Die erste Recherche ergab, dass es für die Kreidler-Automatikmotoren immer noch neue Kolben und Zylinder gibt, jedoch zu gesalzenen Preisen und in unterschiedlicher Qualität. Ich habe mir vorgenommen, hinsichtlich der Qualität keine Abstriche zu machen und auf eine Mahle/Mahle-Kombination für Kolben und Zylinder zu setzen. Die Firma Mahle war der Zulieferer der Firma Kreidler, und die Langlebigkeit ihrer Produkte ist sicherlich auch ein Grund für den guten Ruf der Kreidler-Bikes.

Im Internet fand ich eine Mahle/Mahle Kombination für etwa 330 €, eine Kombination von Mahle-Zylinder mit Meteor-Kolben gibt es für rund 240 -270 €. 

Ich fragte beim Kreidlerdienst in Kornwestheim nach. Auch die Spezialisten verkaufen seit etwas 15 Jahren Mahle-Zylinder mit Meteor-Kolben und haben gute Erfahrungen damit gemacht. Trotzdem erklärte man sich bereit, auf meinen ausdrücklichen Wunsch hin eine Mahle/Mahle-Kombination im Lager zusammenzustellen.

Mit der Bestätigung, dass eine reine Mahle-Kombination vorrätig wäre, erhielt ich auch gleich die Frage, ob der Zylinder mit der Bohrung für das Dekompressionsventil oder ohne geliefert werden sollte.

Um diese Frage zu beantworten, musste ich mir im Detail ansehen, wie meine MF 2 CL von 1973 einmal ausgesehen hat. Ich habe zwar die Erinnerung daran, dass das Dekompressionsventil seitlich rechts am Zylinderkopf oder Zylinder befestigt war, aber das ist über 35 Jahre her. Genauer konnte ich das Detail auf den Technikseiten des Kreidlertreffs Gießen nachvollziehen. Außerdem kenne ich ja die Motornummer meines Projektes (2 251 342).

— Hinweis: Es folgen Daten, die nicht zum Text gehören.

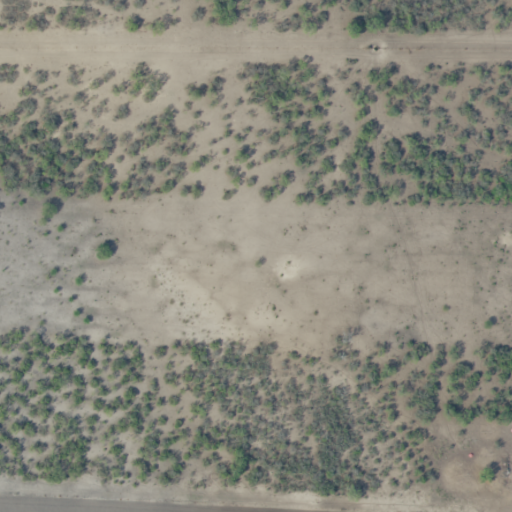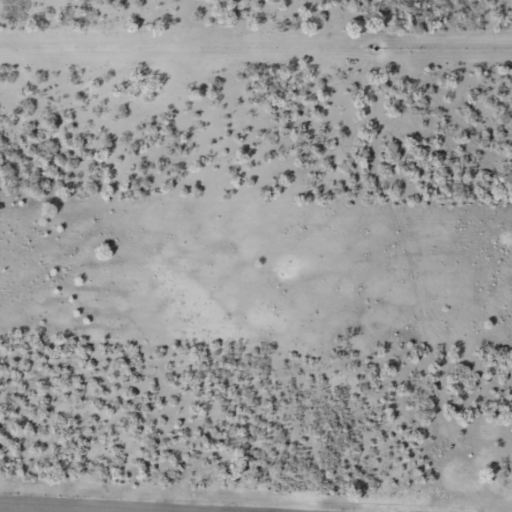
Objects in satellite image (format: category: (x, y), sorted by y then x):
road: (300, 224)
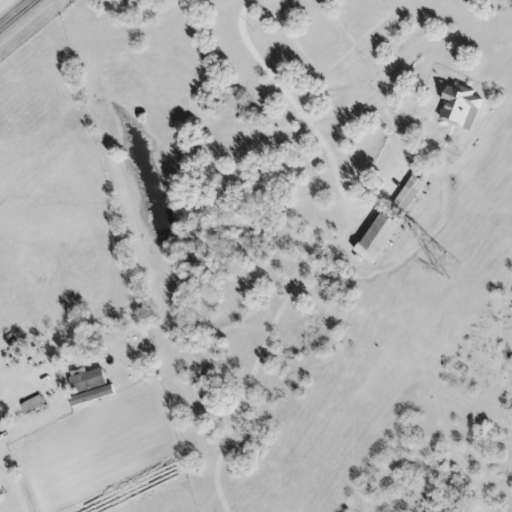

Kreidler hat demnach die Lage des Dekompressionsventils mehrfach geändert. Im Jahr 1973 wurde technisch auf das Modelljahr 1974 gewechselt. Dieser Wechsel betraf auch den Zylinderkopf. Die ursprüngliche Version mit der Nummer 215.03.03 hatte das Dekompressionsventil rechts, bei dem Nachfolgemodell mit der Nummer 215.03.29 wanderte das Dekompressionsventil auf die Oberseite. Für meinen Motor müsste ich nach der Ersatzteilliste für das passende Baujahr den Zylinderkopf 215.03.03 (ab Motor Nr. 2 275 601 wurde der 215.03.29 verbaut) verwenden. Leider habe ich nur zwei Zylinderköpfe, einen gebrauchten 215.03.29 und einen nagelneuen 215.03.43 (ohne Bohrung für das Dekompressionsventil).

Gereinigter Zylinderkopf 215.03.29
Oberseite mit der Bohrung für das Dekompressionsventil
Um dem Baujahr des Motors zu entsprechen, hätte ich einen Zylinderkopf 215.03.03 haben müssen. Ein 215.03.29 wäre ein akzeptabler Kompromiss gewesen, da das Dekompressionsventil dabei immerhin noch im Zylinderkopf verbaut wird. Jetzt kommen aber gleich zwei Haken. Ein originalgetreuer Zylinder - ohne Bohrung für das Ventil - müsste zudem mit einem Ansaugstutzen der alten Bauform bestückt werden (gebogen, ohne Knick), den ich leider auch nicht besitze. Und zu guter Letzt wäre auch ein anderer Starterkupplungszug fällig, da der - neu gekaufte und bereits verbaute - Kupplungszug nur zu einem am Zylinder verbauten Dekompressionsventil passt. Die Außenhülle des Starterkupplungszuges ist ja zweigeteilt, damit der Zug über das Ventil bis zum Kupplungshebel am Motor laufen kann. Die Strecke zwischen Kupplungshebel am Motor und dem Dekompressionsventil ist länger, wenn das Ventil oben auf dem Zylinderkopf verbaut ist. Der vorhandene Zug (255.04.79) würde einfach nicht passen, ich hab's ausprobiert. Tasächlich hat der erforderliche Kupplungszug auch eine andere Nummer (255.04.80 für den Zylinderkopf 215.03.29).

Ich überlegte also eine Weile, während ich den alten Zylinderkopf einer gründlichen Reinigung unterzog. Die Schraube, die ein Vorbesitzer in die Bohrung für das Dekompressionsventil geschraubt hatte, ließ sich einfach entfernen. Dem eingebrannten Schmutz rückte ich mit einer Tüllenbürste, Motorreiniger und zum Schluss mit einer Dusche aus dem Hochdruckreiniger zu Leibe.

Als ich fertig war, stand mein Entschluss fest. Ich werde den neuen, unbenutzen Zylinderkopf (215.03.43) und den neuen Starterkupplungszug weiterverwenden und mir daher einen Zylinder mit Bohrung für das Dekompressionsventil bestellen. Damit kann ich alle vorhandenen Teile weiterverwenden, auch den Ansaugstutzen, und nehme eine nur kleine optische Abweichung zum Modelljahr 1973 in Kauf.

Die Bestellung ist heute abend rausgegangen. Den alten Zylinderkopf werde ich in der Bucht anbieten.